Rui Ran, Li Hao, Tu Yi-Cheng
University of South Florida, Tampa, Florida, USA.
Proceedings VLDB Endowment. 2020 Dec;14(4):708-720. doi: 10.14778/3436905.3436927. Epub 2020 Dec 1.
Relational join processing is one of the core functionalities in database management systems. It has been demonstrated that GPUs as a general-purpose parallel computing platform is very promising in processing relational joins. However, join algorithms often need to handle very large input data, which is an issue that was not sufficiently addressed in existing work. Besides, as more and more desktop and workstation platforms support multi-GPU environment, the combined computing capability of multiple GPUs can easily achieve that of a computing cluster. It is worth exploring how join processing would benefit from the adaptation of multiple GPUs. We identify the low rate and complex patterns of data transfer among the CPU and GPUs as the main challenges in designing efficient algorithms for large table joins. To overcome such challenges, we propose three distinctive designs of multi-GPU join algorithms, namely, the nested loop, global sort-merge and hybrid joins for large table joins with different join conditions. Extensive experiments running on multiple databases and two different hardware configurations demonstrate high scalability of our algorithms over data size and significant performance boost brought by the use of multiple GPUs. Furthermore, our algorithms achieve much better performance as compared to existing join algorithms, with a speedup up to 25X and 2.8X over best known code developed for multi-core CPUs and GPUs respectively.

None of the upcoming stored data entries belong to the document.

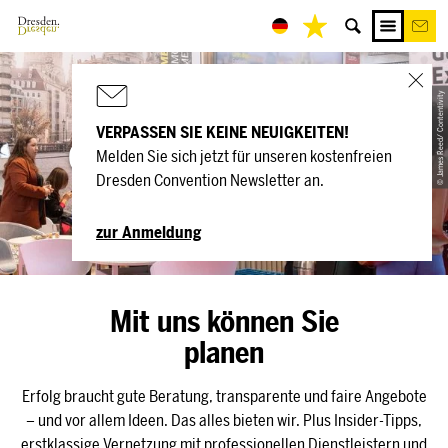
© James Reed/ Contentivity
Dresden
VERPASSEN SIE KEINE NEUIGKEITEN!
Convention Service
Melden Sie sich jetzt für unseren kostenfreien
Dresden Convention Newsletter an.
zur Anmeldung
Mit uns können Sie
planen
Erfolg braucht gute Beratung, transparente und faire Angebote
– und vor allem Ideen. Das alles bieten wir. Plus Insider-Tipps,
erstklassige Vernetzung mit professionellen Dienstleistern und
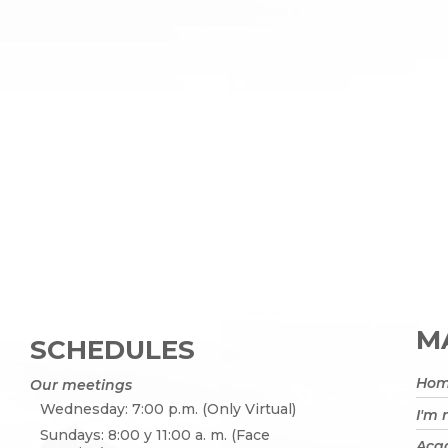
MA
SCHEDULES
Ho
Our meetings
Wednesday: 7:00 p.m. (Only Virtual)
I'm
Sundays: 8:00 y 11:00 a. m. (Face
Acad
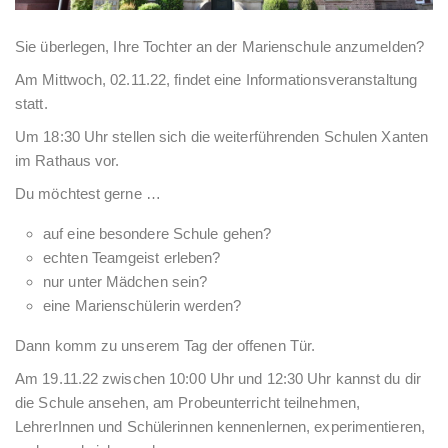
Sie überlegen, Ihre Tochter an der Marienschule anzumelden?
Am Mittwoch, 02.11.22, findet eine Informationsveranstaltung
statt.
Um 18:30 Uhr stellen sich die weiterführenden Schulen Xanten
im Rathaus vor.
Du möchtest gerne …
auf eine besondere Schule gehen?
echten Teamgeist erleben?
nur unter Mädchen sein?
eine Marienschülerin werden?
Dann komm zu unserem Tag der offenen Tür.
Am 19.11.22 zwischen 10:00 Uhr und 12:30 Uhr kannst du dir
die Schule ansehen, am Probeunterricht teilnehmen,
LehrerInnen und Schülerinnen kennenlernen, experimentieren,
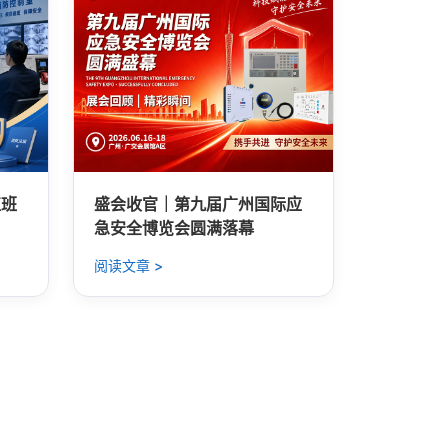
值班
盛会收官｜第九届广州国际应
急安全博览会圆满落幕
阅读文章 >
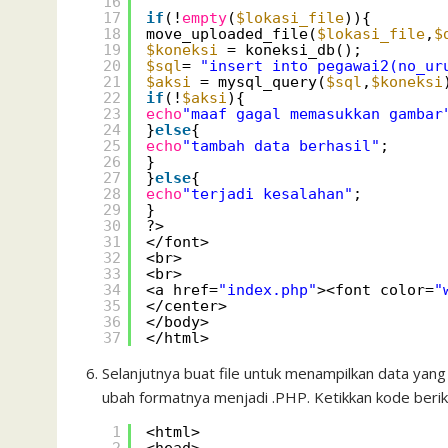
16
17
if
(!
empty
(
$lokasi_file
)){
18
move_uploaded_file(
$lokasi_file
,
$
19
$koneksi
= koneksi_db();
20
$sql
= 
"insert into pegawai2(no_ur
21
$aksi
= mysql_query(
$sql
,
$koneksi
22
if
(!
$aksi
){
23
echo
"maaf gagal memasukkan gambar
24
}
else
{
25
echo
"tambah data berhasil"
;
26
}
27
}
else
{
28
echo
"terjadi kesalahan"
;
29
}
30
?>
31
</font>
32
<br>
33
<br>
34
<a href=
"index.php"
><font color=
"
35
</center>
36
</body>
37
</html>
Selanjutnya buat file untuk menampilkan data yang
ubah formatnya menjadi .PHP. Ketikkan kode beriku
1
<html>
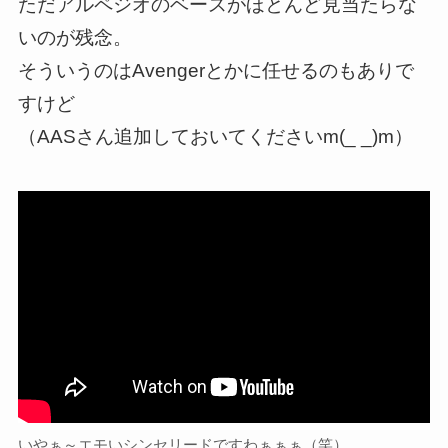
ただアルペジオのベースがほとんど見当たらな
いのが残念。
そういうのはAvengerとかに任せるのもありで
すけど
（AASさん追加しておいてくださいm(_ _)m）
いやぁ～エモいシンセリードですわぁぁぁ（笑）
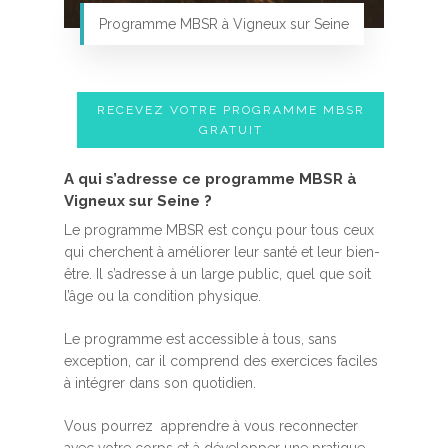
Programme MBSR à Vigneux sur Seine
RECEVEZ VOTRE PROGRAMME MBSR
GRATUIT
A qui s’adresse ce programme MBSR à
Vigneux sur Seine ?
Le programme MBSR est conçu pour tous ceux
qui cherchent à améliorer leur santé et leur bien-
être. Il s’adresse à un large public, quel que soit
l’âge ou la condition physique.
Le programme est accessible à tous, sans
exception, car il comprend des exercices faciles
à intégrer dans son quotidien.
Vous pourrez apprendre à vous reconnecter
avec votre corps et à développer une pratique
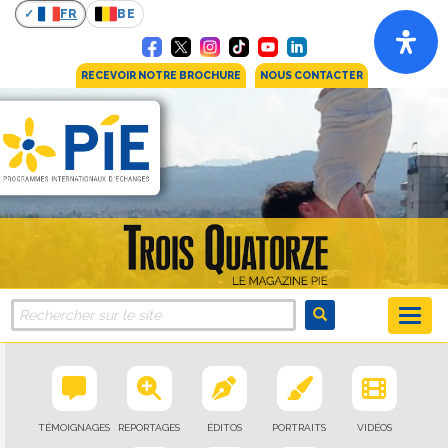
FR
BE
RECEVOIR NOTRE BROCHURE
NOUS CONTACTER
TÉMOIGNAGES
REPORTAGES
ÉDITOS
PORTRAITS
VIDÉOS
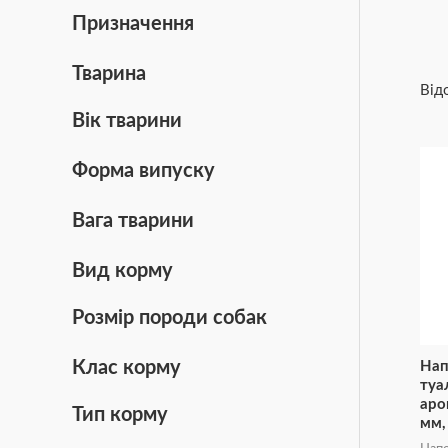
Призначення
Тварина
Від
Вік тварини
Форма випуску
Вага тварини
Вид корму
Розмір породи собак
Клас корму
Нап
туа
аро
Тип корму
мм,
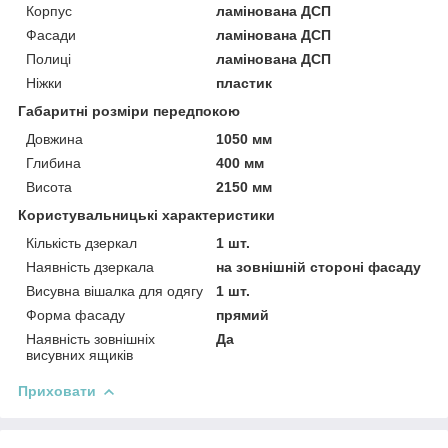
Корпус
ламінована ДСП
Фасади
ламінована ДСП
Полиці
ламінована ДСП
Ніжки
пластик
Габаритні розміри передпокою
Довжина
1050 мм
Глибина
400 мм
Висота
2150 мм
Користувальницькі характеристики
Кількість дзеркал
1 шт.
Наявність дзеркала
на зовнішній стороні фасаду
Висувна вішалка для одягу
1 шт.
Форма фасаду
прямий
Наявність зовнішніх
Да
висувних ящиків
Приховати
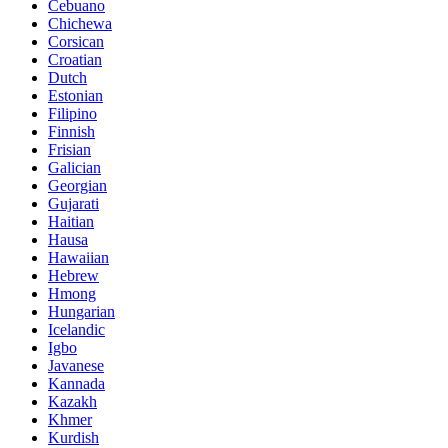
Cebuano
Chichewa
Corsican
Croatian
Dutch
Estonian
Filipino
Finnish
Frisian
Galician
Georgian
Gujarati
Haitian
Hausa
Hawaiian
Hebrew
Hmong
Hungarian
Icelandic
Igbo
Javanese
Kannada
Kazakh
Khmer
Kurdish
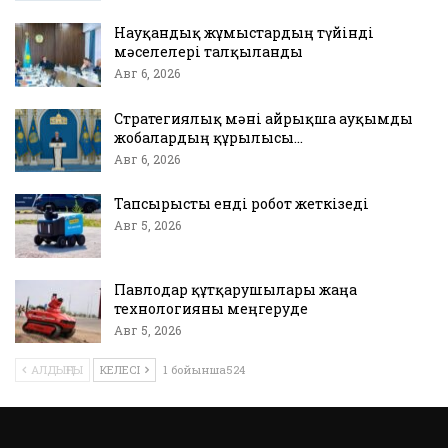
Науқандық жұмыстардың түйінді
мәселелері талқыланды
Авг 6, 2026
Стратегиялық мәні айрықша ауқымды
жобалардың құрылысы…
Авг 6, 2026
Тапсырысты енді робот жеткізеді
Авг 5, 2026
Павлодар құтқарушылары жаңа
технологияны меңгеруде
Авг 5, 2026
АЛДЫҢҒЫ
КЕЛЕСІ
1 бойынша524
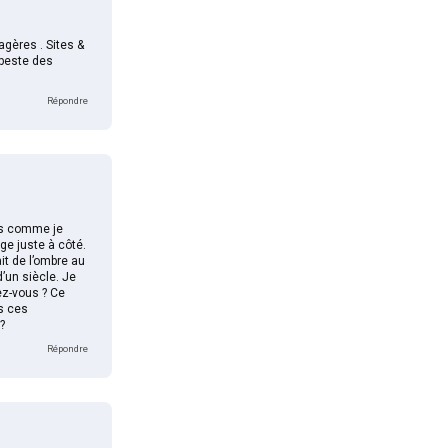
agères . Sites &
 peste des
Répondre
es comme je
ge juste à côté.
ait de l’ombre au
d’un siècle. Je
ez-vous ? Ce
es ces
?
Répondre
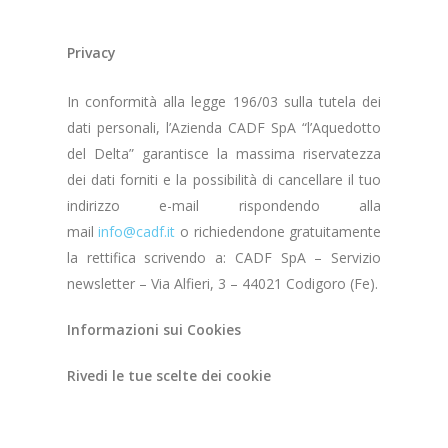
Privacy
In conformità alla legge 196/03 sulla tutela dei
dati personali, l’Azienda CADF SpA “l’Aquedotto
del Delta” garantisce la massima riservatezza
dei dati forniti e la possibilità di cancellare il tuo
indirizzo e-mail rispondendo alla
mail
info@cadf.it
o richiedendone gratuitamente
la rettifica scrivendo a: CADF SpA – Servizio
newsletter – Via Alfieri, 3 – 44021 Codigoro (Fe).
Informazioni sui Cookies
Rivedi le tue scelte dei cookie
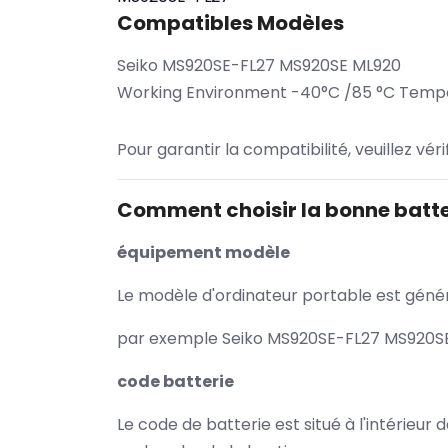
Compatibles Modèles
Seiko MS920SE-FL27 MS920SE ML920
Working Environment -40°C /85 °C Temp
Pour garantir la compatibilité, veuillez vér
Comment choisir la bonne batte
équipement modèle
Le modèle d'ordinateur portable est généra
par exemple Seiko MS920SE-FL27 MS920SE 
code batterie
Le code de batterie est situé à l'intérieur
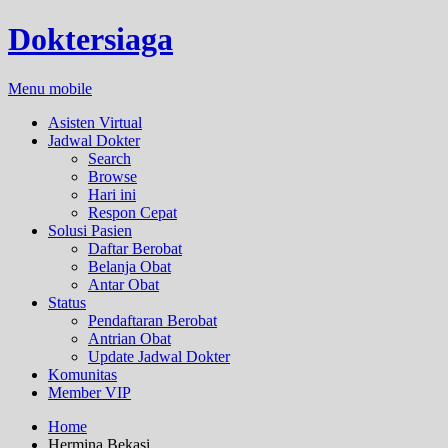
Doktersiaga
Menu mobile
Asisten Virtual
Jadwal Dokter
Search
Browse
Hari ini
Respon Cepat
Solusi Pasien
Daftar Berobat
Belanja Obat
Antar Obat
Status
Pendaftaran Berobat
Antrian Obat
Update Jadwal Dokter
Komunitas
Member VIP
Home
Hermina Bekasi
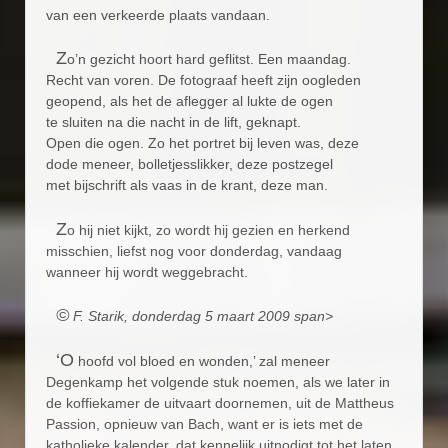
van een verkeerde plaats vandaan.
Z
o’n gezicht hoort hard geflitst. Een maandag.
Recht van voren. De fotograaf heeft zijn oogleden
geopend, als het de aflegger al lukte de ogen
te sluiten na die nacht in de lift, geknapt.
Open die ogen. Zo het portret bij leven was, deze
dode meneer, bolletjesslikker, deze postzegel
met bijschrift als vaas in de krant, deze man.
Z
o hij niet kijkt, zo wordt hij gezien en herkend
misschien, liefst nog voor donderdag, vandaag
wanneer hij wordt weggebracht.
©
F. Starik, donderdag 5 maart 2009
span>
‘O
hoofd vol bloed en wonden,’ zal meneer
Degenkamp het volgende stuk noemen, als we later in
de koffiekamer de uitvaart doornemen, uit de Mattheus
Passion, opnieuw van Bach, want er is iets met de
katholieke kalender, dat kennelijk uitnodigt tot het laten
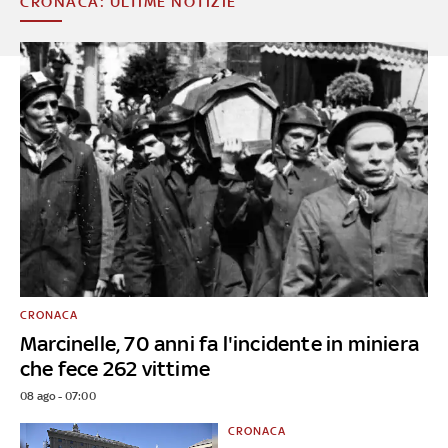
CRONACA: ULTIME NOTIZIE
CRONACA
Marcinelle, 70 anni fa l'incidente in miniera
che fece 262 vittime
08 ago - 07:00
CRONACA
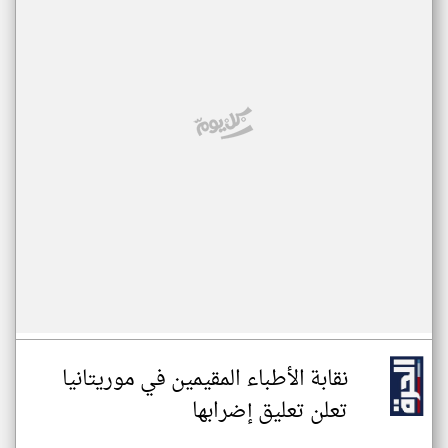
نقابة الأطباء المقيمين في موريتانيا
تعلن تعليق إضرابها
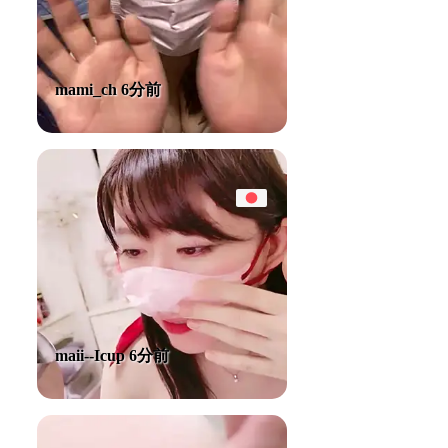
mami_ch 6分前
maii--Icup 6分前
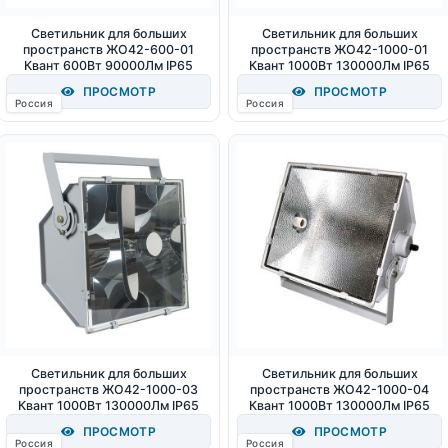
Светильник для больших
Светильник для больших
пространств ЖО42-600-01
пространств ЖО42-1000-01
Квант 600Вт 90000Лм IP65
Квант 1000Вт 130000Лм IP65
ПРОСМОТР
ПРОСМОТР
Россия
Россия
Светильник для больших
Светильник для больших
пространств ЖО42-1000-03
пространств ЖО42-1000-04
Квант 1000Вт 130000Лм IP65
Квант 1000Вт 130000Лм IP65
ПРОСМОТР
ПРОСМОТР
Россия
Россия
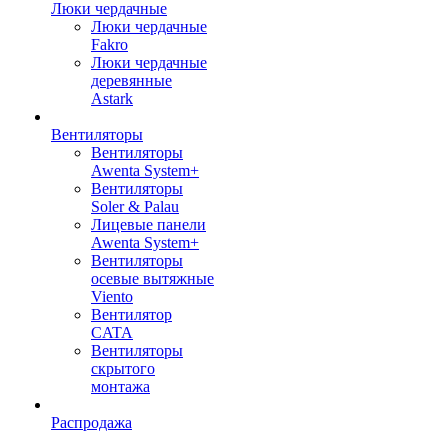
Люки чердачные
Люки чердачные
Fakro
Люки чердачные
деревянные
Astark
Вентиляторы
Вентиляторы
Awenta System+
Вентиляторы
Soler & Palau
Лицевые панели
Awenta System+
Вентиляторы
осевые вытяжные
Viento
Вентилятор
CATA
Вентиляторы
скрытого
монтажа
Распродажа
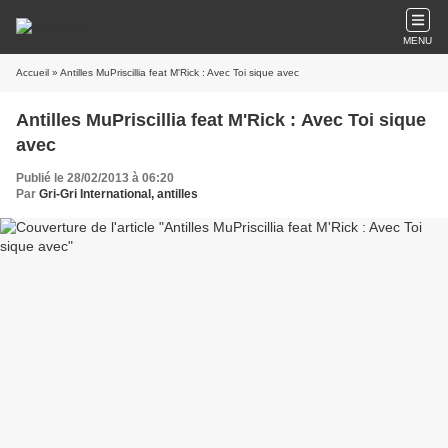
MENU
Accueil
» Antilles MuPriscillia feat M'Rick : Avec Toi sique avec
Antilles MuPriscillia feat M'Rick : Avec Toi sique
avec
Publié le 28/02/2013 à 06:20
Par
Gri-Gri International, antilles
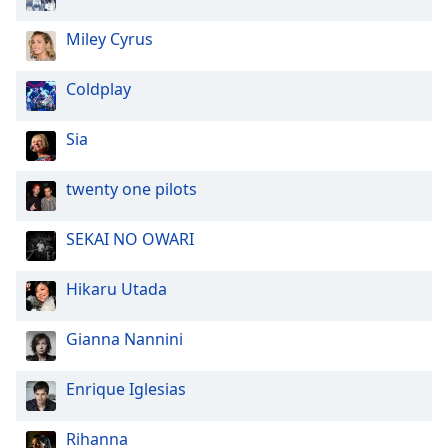
Color
Miley Cyrus
Opacity
Coldplay
Caption
Sia
Area
Background
Color
twenty one pilots
SEKAI NO OWARI
Opacity
Hikaru Utada
Font
Size
Gianna Nannini
Text
Enrique Iglesias
Edge
Style
Rihanna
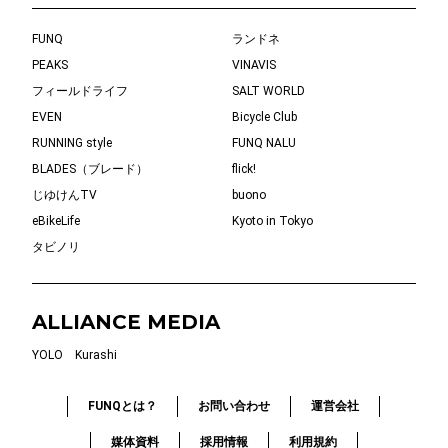
FUNQ
ランドネ
PEAKS
VINAVIS
フィールドライフ
SALT WORLD
EVEN
Bicycle Club
RUNNING style
FUNQ NALU
BLADES（ブレード）
flick!
じゆけんTV
buono
eBikeLife
Kyoto in Tokyo
タビノリ
ALLIANCE MEDIA
YOLO
Kurashi
FUNQとは？
お問い合わせ
運営会社
媒体資料
採用情報
利用規約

关系连接处理是数据库管理系统的核心功能之一。事实证明,图形处理器(GPU)作为通用并行计算平台,在处理关系连接方面很有前景。然而,连接算法通常需要处理非常大的输入数据,而这一问题在现有工作中并未得到充分解决。此外,随着越来越多的桌面和工作站平台支持多GPU环境,多个GPU的组合计算能力很容易达到计算集群的水平。探索连接处理如何从多GPU的应用中受益是值得的。我们将CPU和GPU之间低速率且复杂的数据传输模式确定为设计大型表连接高效算法的主要挑战。为了克服这些挑战,我们针对具有不同连接条件的大型表连接,提出了三种独特的多GPU连接算法设计,即嵌套循环、全局排序合并和混合连接。在多个数据库和两种不同硬件配置上进行的大量实验表明,我们的算法在数据大小方面具有很高的可扩展性,并且使用多个GPU带来了显著的性能提升。此外,与现有连接算法相比,我们的算法性能要好得多,分别比为多核CPU和GPU开发的最佳已知代码加速25倍和2.8倍。